This does seem like a good idea, as you get to do the uphilll mostly in the shade, and the downhill in the sun.
The uphill also seems gentler from this angle, though I could see an argument for the opposite direction to save the knee-bashing at the end.
The first part of the trail treks steadily uphilll to Three Trail Pass, where you emerge from the open forest into gorgeous meadow.

Forested first section of the trail.

Laurier and Jeff hike into the meadows.

Pavel reaches the meadows with Nihahi Ridge behind.

Laurier and Jeff check out the map at Three Trail Pass

Wildflowers at the pass.

The view to the west.

Three Trail Pass would have already made the hike worthwhile (and not a bad destination for a group seeking a short route to meadows), but not our destination.
There is a far-North summit of Powderface that the trail doesn't visit which it must contour around to meet the ridge.

Starting up from the pass.

Powderface Ridge from the saddle between North Summit and main ridge.

Laurier, Pavel, and Jeff on an outcropping in the saddle.

When we reached the saddle, we determined that the North Peak was just too close and too tempting to pass up.
The guys decided that a race was in order, so headed off to the summit.
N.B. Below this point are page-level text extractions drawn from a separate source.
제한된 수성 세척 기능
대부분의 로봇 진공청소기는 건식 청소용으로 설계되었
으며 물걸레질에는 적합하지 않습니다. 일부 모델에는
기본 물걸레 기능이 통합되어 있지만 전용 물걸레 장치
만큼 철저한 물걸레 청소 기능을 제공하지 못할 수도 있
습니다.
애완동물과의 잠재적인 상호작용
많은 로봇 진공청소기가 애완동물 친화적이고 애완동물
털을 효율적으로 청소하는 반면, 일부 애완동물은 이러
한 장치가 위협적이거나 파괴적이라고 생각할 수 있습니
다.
Wildflowers with the North Peak in behind.

Jeff starts off to the North Peak.

Approaching the North Peak...

Showing off on the summit.

Pano from the North Peak.

The lovely North Peak. Also an excellent destination alone.
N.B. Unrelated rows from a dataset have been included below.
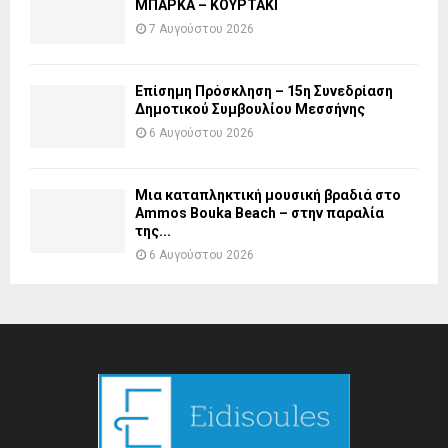
ΜΠΑΡΚΑ – ΚΟΥΡΤΑΚΙ
7 Αυγούστου 2026
Επίσημη Πρόσκληση – 15η Συνεδρίαση
Δημοτικού Συμβουλίου Μεσσήνης
6 Αυγούστου 2026
Μια καταπληκτική μουσική βραδιά στο
Ammos Bouka Beach – στην παραλία
της...
6 Αυγούστου 2026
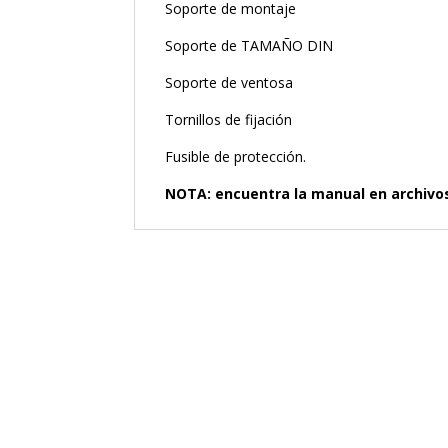
Soporte de montaje
Soporte de TAMAÑO DIN
Soporte de ventosa
Tornillos de fijación
Fusible de protección.
NOTA: encuentra la manual en archivo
Heading back down to continue the hike.

Banded Peak and others behind an attractive outcropping on the way down.

From the saddle, we switchback up the north face of the ridge, then the trail contous along the west side of the ridge through meadows full of flowers.

Jeff and Laurier start out from the saddle.
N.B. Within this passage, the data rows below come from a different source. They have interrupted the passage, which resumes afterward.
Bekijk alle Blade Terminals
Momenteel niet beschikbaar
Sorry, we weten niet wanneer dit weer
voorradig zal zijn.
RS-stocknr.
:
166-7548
Hiking up the ridge (with a *cloud* in the sky!)

Meadows on the trail along the western slope.

Looking along the trail.

The trail doesn't actually go right along the ridgetop, but it's easy to hike up there if you'd like.
When I realized we weren't reaching the ridge, I headed up for the last section.
The ridgeline is rocky and wouldn't accept much of a trail, but was an interesting enough change.

The trail crests the ridge partway along at a junction where the trail descends the eastern slope to roll along below a cliffband in the forest.
Not wanting to leave the ridge with so much ridge still south of us, we decided to try another route.
We continued along the ridge to the south, and hoped to get past the cliffband to descend when the ridgewalking ran out.
Unfortunately, when we tried to do so, we found the slope no longer cliffed out, but still very steep unpleasant terrain. Lacking more exploration time, we gave up and returned back to the trail. I have since learned that it is actually necessary to continue even further and ascend the southmost top, and then a descent east to the trail is possible.
For general use, I would suggest continuing along the ridge a section as long as the views are good, but then returning and taking the trail.

Hiking the continuing ridge.

Wildflowers and colourful rocks along the ridge.

The Banded Group beyond the ridge.

Another group enjoying the view to west.

We had a snack at the junction, then followed the trail down through the forest.
The forested section was heavily rolling, and pretty boring. I took no photos, and was starting to think that the trail would actually be better as an out-and-back from the north,
rather than bothering to trek through this uninspired forested section.

Junction. The trail continues ahead to north, or right downslope to go south.

The rest of Powderface Ridge to the south.
The trail parallels this, then heads between the ridge and the bump at lower left.

Thankfully, we emerged from the trees into another gorgeous meadow facing south with piles of flowers.

The southern meadows.

Beginning the long descent.

After the meadows, the final descent is long, steep, and treed with no views.
The north route is definitely the more scenic, and if you don't have two cars to shuttle, you only miss one meadow by doing an out-and-back from the north.